==== EXTRACT

One can check algebraically that the expressions (4),(6) and (5),(7) are equivalent in the matrix case, or we may proceed as follows.

Let $V = \left[ \begin{array}{cc} V_{11} & V_{12}\\ V_{21} & V_{22} \end{array} \right] = \left[ \begin{array}{cc}E(XX^T) & E(XY^T)\\ E(YX^T) & E(YY^T) \end{array} \right]$ be the covariance matrix of the joint vector $\left[ \begin{array}{c} X\\ Y \end{array} \right]$. Then since $Y = CX + V$ we have $V_{11} = \Sigma_X$ and \begin{aligned} V_{12} &= V_{21}^T\\ &= E(XY^T)\\ &= E(X(CX + V)^T\\ &= EXX^T C^T + EXV^T\\ &= \Sigma_X C^T. \quad\quad(10) \end{aligned}

Then as the Gaussian vector $\left[ \begin{array}{c} X\\ Y \end{array} \right]$ is zero-mean with covariance $V$, the joint pdf of $X$ and $Y$ is proportional to $\exp \left(-\frac{1}{2} [X^T Y^T]V^{-1}\left[ \begin{array}{c} X\\ Y \end{array} \right] \right)$.

========
==== STUDY MATERIAL

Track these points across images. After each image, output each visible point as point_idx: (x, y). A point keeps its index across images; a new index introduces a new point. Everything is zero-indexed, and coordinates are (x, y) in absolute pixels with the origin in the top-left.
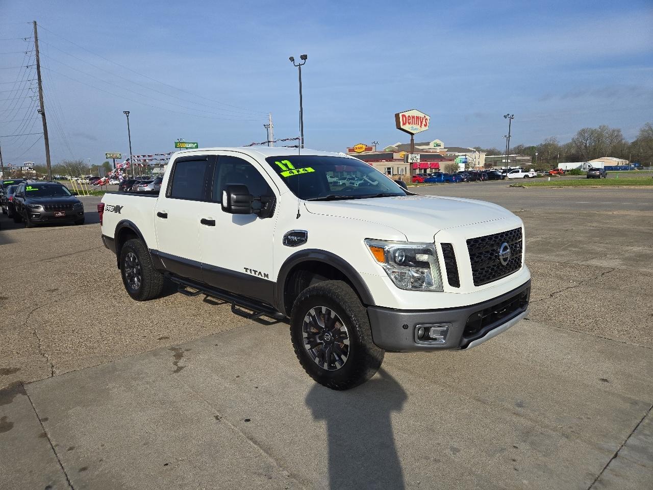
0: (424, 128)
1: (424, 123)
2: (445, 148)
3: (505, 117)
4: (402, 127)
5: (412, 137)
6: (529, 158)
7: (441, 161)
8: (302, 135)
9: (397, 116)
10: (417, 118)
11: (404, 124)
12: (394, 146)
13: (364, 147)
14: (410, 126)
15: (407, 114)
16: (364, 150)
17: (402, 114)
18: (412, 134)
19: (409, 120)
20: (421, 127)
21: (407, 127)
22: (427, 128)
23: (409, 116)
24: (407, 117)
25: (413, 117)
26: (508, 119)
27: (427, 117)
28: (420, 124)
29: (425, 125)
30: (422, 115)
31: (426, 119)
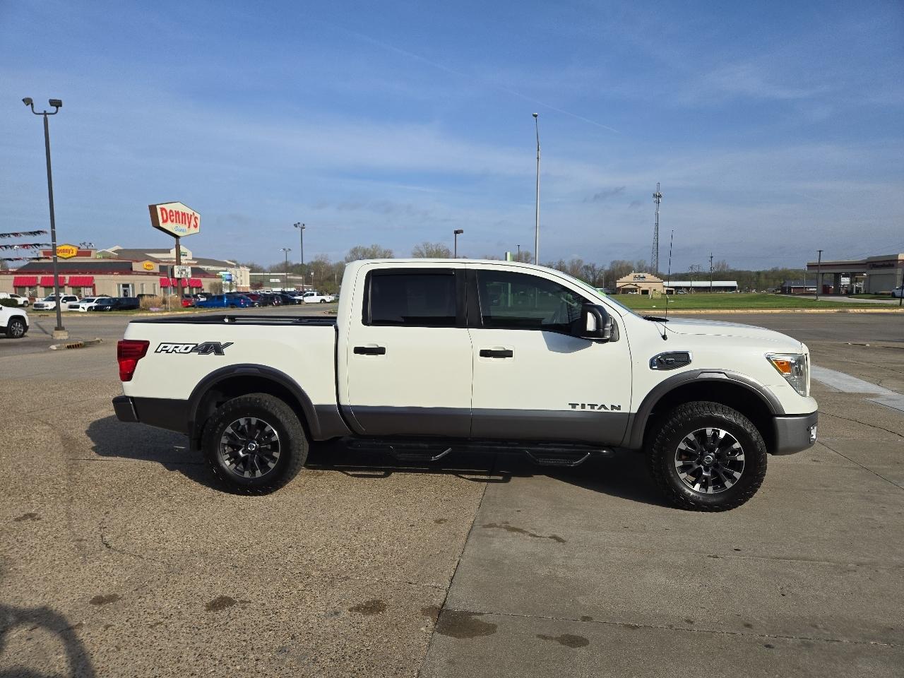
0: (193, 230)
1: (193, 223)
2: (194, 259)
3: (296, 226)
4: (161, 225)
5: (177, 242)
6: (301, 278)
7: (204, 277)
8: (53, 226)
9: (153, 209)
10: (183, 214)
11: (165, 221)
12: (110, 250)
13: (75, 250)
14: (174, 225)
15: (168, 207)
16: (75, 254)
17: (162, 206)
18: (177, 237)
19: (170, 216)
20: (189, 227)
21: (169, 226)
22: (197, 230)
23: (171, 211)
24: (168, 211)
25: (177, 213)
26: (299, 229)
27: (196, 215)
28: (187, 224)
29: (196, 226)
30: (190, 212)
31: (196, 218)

========
==== STUDY MATERIAL

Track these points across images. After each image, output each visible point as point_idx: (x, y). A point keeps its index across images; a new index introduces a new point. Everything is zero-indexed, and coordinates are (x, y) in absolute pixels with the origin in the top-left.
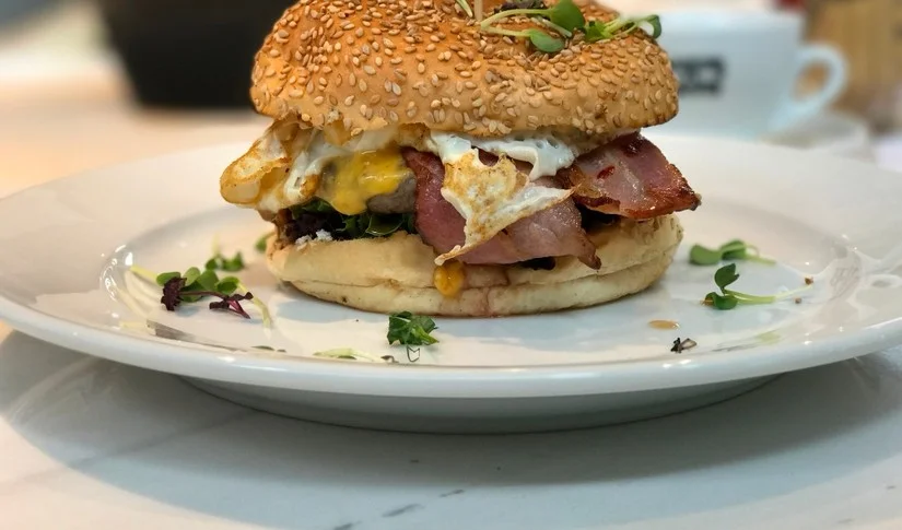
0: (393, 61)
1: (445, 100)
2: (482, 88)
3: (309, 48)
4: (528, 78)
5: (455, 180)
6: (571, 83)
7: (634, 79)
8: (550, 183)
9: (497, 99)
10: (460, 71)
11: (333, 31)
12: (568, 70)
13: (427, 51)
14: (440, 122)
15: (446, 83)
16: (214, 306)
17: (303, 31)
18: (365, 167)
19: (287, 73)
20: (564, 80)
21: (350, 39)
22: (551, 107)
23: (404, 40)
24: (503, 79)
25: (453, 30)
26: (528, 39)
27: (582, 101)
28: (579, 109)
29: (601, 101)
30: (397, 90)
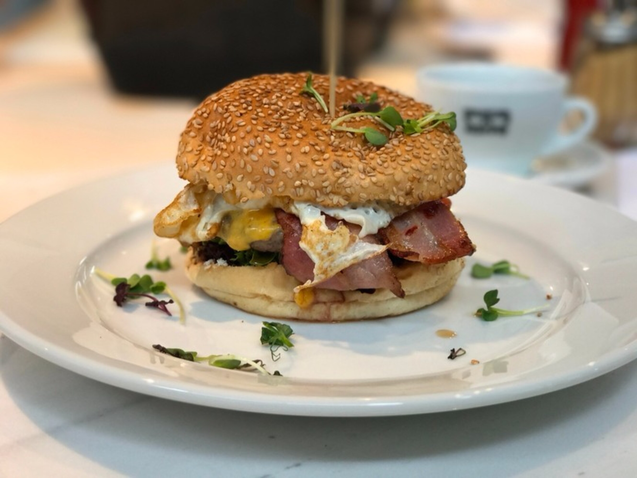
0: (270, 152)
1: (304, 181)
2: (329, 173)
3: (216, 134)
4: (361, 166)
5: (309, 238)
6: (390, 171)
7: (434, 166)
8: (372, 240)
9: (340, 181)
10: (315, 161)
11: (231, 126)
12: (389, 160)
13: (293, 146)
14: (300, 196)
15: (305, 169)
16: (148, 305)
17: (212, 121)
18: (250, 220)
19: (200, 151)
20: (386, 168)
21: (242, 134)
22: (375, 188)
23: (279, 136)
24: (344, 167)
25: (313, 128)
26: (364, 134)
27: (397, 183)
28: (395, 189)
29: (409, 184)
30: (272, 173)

========
==== STUDY MATERIAL

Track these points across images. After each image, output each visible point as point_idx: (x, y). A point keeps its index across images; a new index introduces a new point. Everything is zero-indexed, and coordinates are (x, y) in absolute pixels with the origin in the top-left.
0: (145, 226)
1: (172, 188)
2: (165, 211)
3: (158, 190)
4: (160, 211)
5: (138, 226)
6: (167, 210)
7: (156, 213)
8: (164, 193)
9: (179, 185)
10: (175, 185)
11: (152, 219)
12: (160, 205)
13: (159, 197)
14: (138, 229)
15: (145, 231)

========

- TASK INSTRUCTIONS
According to the extract, what mean does the Gaussian joint vector of X and Y have? Work from the extract alone, not from the entries.

- EXERCISE RESULT
It is zero-mean.